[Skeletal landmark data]
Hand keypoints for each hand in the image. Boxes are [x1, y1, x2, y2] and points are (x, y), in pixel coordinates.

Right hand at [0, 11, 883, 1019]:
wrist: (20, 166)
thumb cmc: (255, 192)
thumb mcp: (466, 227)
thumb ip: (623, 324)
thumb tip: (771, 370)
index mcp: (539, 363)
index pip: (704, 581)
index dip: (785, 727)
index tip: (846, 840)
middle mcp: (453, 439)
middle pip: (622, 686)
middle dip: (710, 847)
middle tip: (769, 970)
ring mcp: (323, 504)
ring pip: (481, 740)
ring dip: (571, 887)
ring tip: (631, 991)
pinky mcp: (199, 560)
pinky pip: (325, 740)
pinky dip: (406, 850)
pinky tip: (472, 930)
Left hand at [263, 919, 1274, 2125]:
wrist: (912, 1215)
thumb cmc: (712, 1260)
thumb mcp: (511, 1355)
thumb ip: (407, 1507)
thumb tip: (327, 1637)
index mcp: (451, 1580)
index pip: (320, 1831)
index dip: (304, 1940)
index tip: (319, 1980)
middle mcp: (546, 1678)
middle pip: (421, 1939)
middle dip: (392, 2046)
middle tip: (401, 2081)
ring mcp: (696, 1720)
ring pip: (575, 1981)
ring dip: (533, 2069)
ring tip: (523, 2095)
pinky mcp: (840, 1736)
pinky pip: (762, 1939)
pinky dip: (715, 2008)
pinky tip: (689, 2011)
* * *
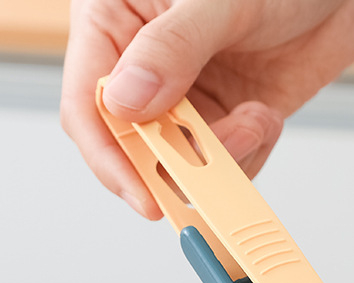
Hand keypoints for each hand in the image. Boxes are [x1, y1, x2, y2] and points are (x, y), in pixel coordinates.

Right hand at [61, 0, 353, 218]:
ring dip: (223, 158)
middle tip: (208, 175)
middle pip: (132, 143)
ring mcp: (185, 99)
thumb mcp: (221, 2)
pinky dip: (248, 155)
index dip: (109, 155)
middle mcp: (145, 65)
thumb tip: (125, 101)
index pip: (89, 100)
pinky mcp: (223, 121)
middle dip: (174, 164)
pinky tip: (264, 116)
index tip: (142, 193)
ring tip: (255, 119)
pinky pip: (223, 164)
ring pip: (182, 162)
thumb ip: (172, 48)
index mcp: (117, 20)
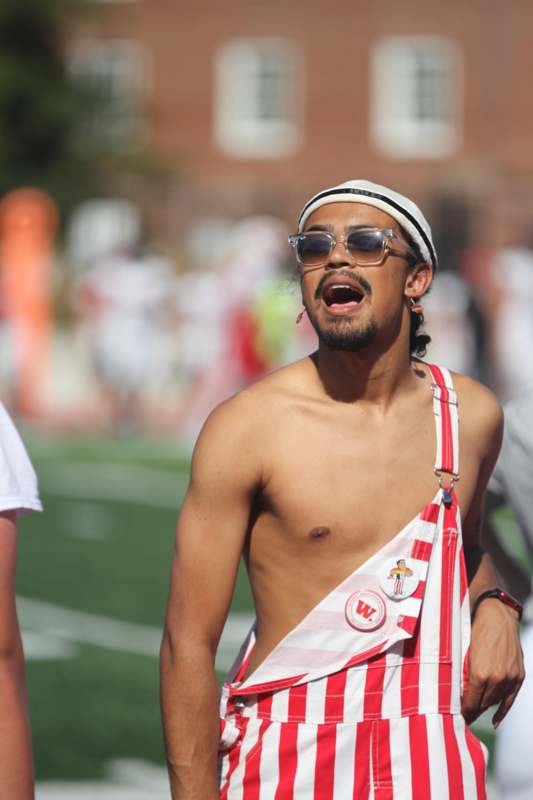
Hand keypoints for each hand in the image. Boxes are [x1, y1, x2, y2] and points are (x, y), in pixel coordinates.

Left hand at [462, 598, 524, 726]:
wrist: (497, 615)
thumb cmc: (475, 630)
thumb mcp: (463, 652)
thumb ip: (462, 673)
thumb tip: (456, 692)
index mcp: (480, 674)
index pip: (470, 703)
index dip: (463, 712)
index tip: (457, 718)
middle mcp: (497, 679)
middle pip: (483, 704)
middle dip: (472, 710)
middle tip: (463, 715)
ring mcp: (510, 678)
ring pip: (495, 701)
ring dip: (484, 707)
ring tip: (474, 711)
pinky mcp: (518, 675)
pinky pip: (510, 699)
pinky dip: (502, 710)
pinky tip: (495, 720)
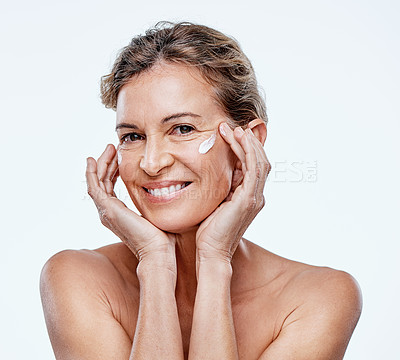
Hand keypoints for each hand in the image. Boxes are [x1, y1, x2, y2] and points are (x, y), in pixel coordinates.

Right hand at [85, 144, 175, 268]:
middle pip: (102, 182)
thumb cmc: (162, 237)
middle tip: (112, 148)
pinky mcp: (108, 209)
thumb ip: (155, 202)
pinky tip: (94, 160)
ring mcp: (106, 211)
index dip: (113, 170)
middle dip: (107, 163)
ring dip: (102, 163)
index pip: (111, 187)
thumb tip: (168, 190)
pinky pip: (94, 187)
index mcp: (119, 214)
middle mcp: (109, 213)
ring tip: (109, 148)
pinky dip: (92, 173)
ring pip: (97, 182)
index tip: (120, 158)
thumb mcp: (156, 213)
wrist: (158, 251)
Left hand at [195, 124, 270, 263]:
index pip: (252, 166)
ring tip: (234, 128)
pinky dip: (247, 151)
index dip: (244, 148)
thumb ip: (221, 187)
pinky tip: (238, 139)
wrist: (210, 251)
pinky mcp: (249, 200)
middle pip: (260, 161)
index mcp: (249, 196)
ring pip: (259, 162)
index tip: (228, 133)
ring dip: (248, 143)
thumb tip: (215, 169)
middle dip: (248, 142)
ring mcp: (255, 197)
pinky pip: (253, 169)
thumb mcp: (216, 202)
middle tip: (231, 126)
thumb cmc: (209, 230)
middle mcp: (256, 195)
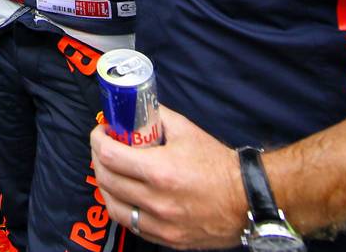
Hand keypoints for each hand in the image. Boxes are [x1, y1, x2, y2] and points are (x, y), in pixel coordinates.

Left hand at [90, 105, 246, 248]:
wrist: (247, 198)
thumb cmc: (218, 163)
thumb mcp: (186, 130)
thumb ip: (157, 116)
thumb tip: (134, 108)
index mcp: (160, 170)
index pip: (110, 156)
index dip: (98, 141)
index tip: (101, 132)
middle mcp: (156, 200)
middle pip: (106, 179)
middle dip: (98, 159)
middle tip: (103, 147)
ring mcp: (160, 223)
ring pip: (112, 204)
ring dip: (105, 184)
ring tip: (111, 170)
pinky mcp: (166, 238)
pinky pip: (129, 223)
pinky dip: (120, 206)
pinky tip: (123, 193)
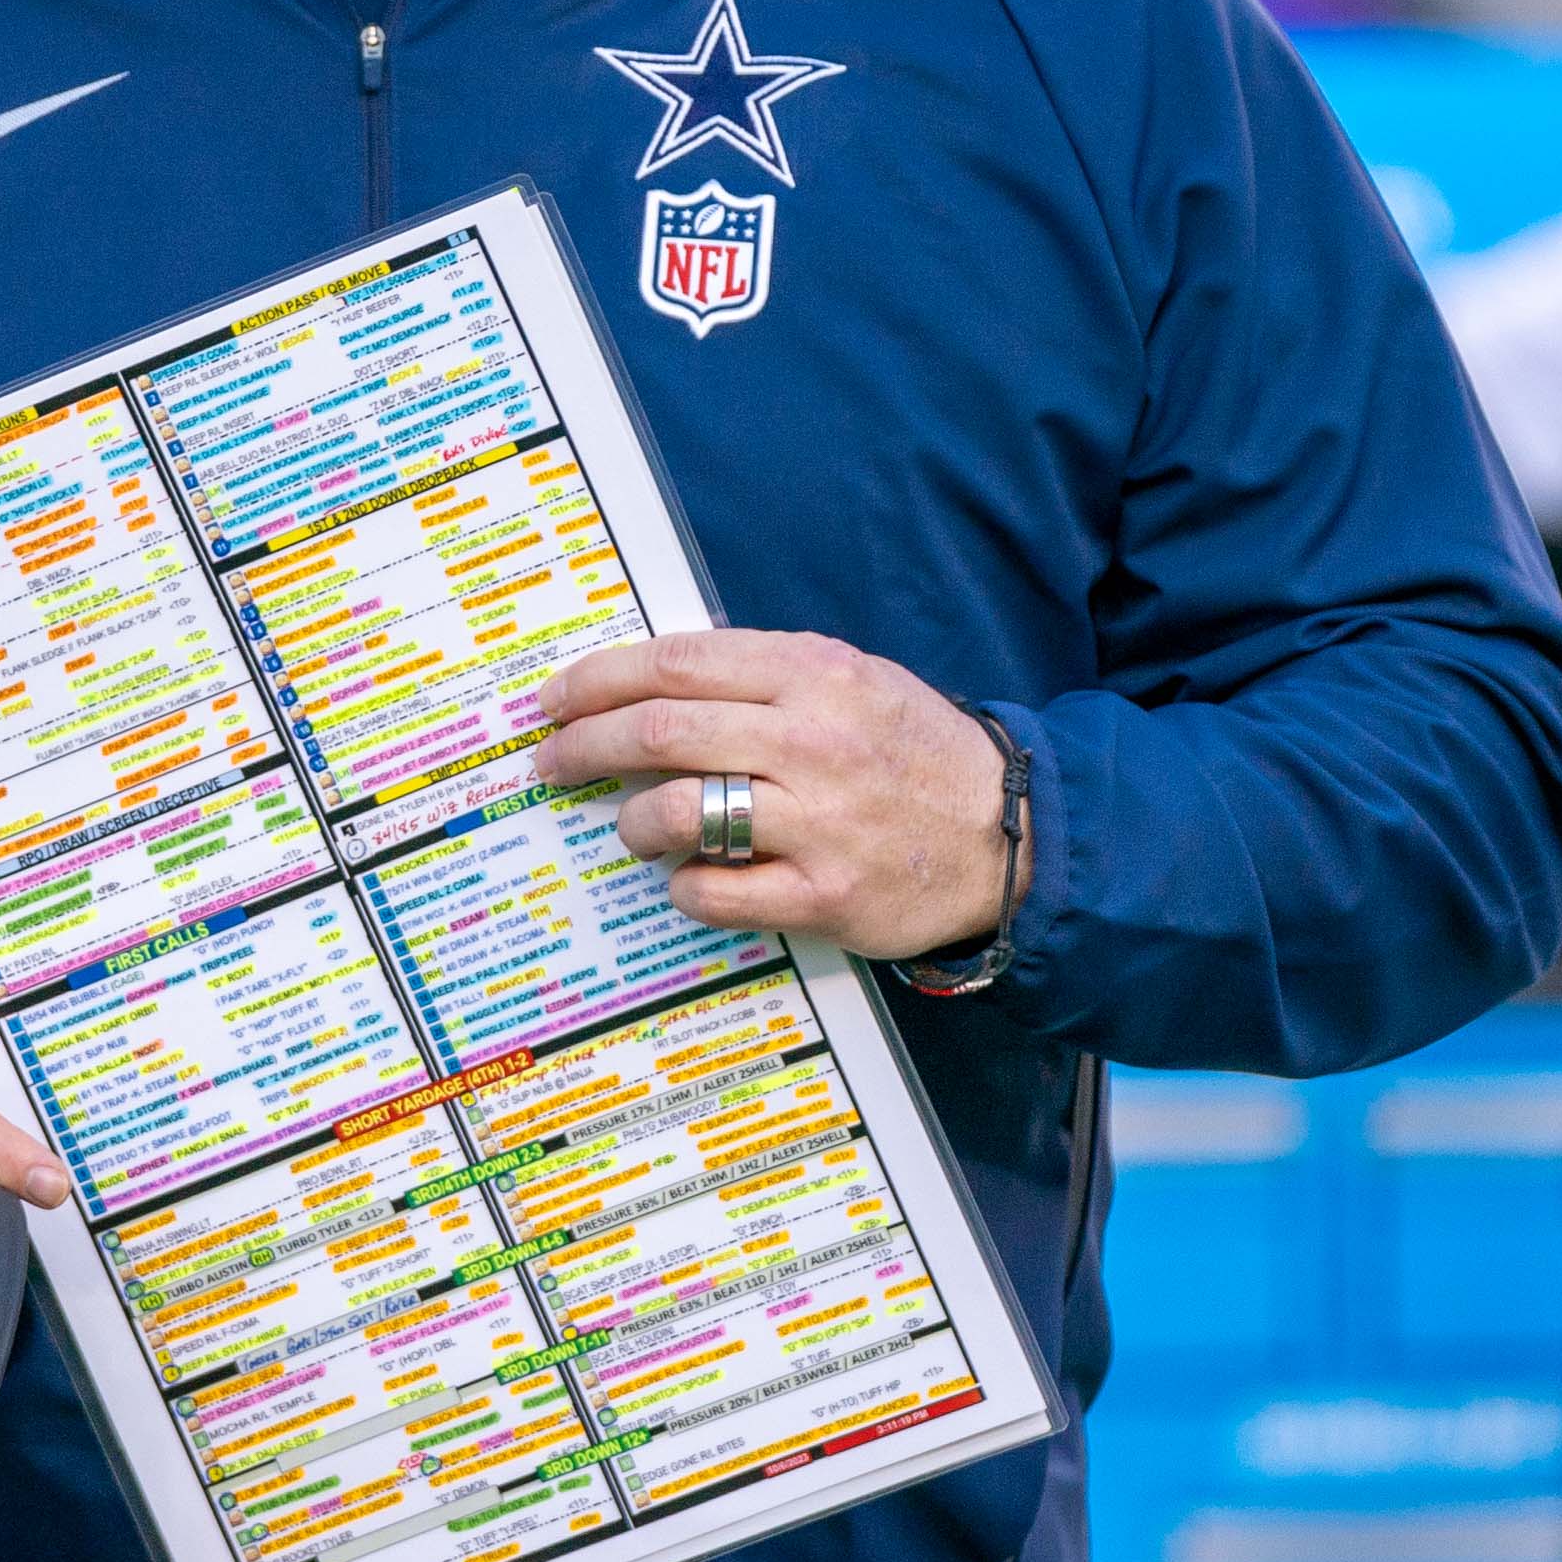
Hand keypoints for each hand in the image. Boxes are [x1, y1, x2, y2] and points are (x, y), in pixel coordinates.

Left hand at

**TO DO:**
Find "Left" in the data above. Report each line where it appears.

**ANSWER FOR THIS EXERCISE:**
Left hand at [263, 919, 1274, 2125]:
Left hand at [462, 598, 524, 726]:
Left hand at [195, 124, 270, 263]:
Left hand at [90, 105, 246, 248]:
Left hand at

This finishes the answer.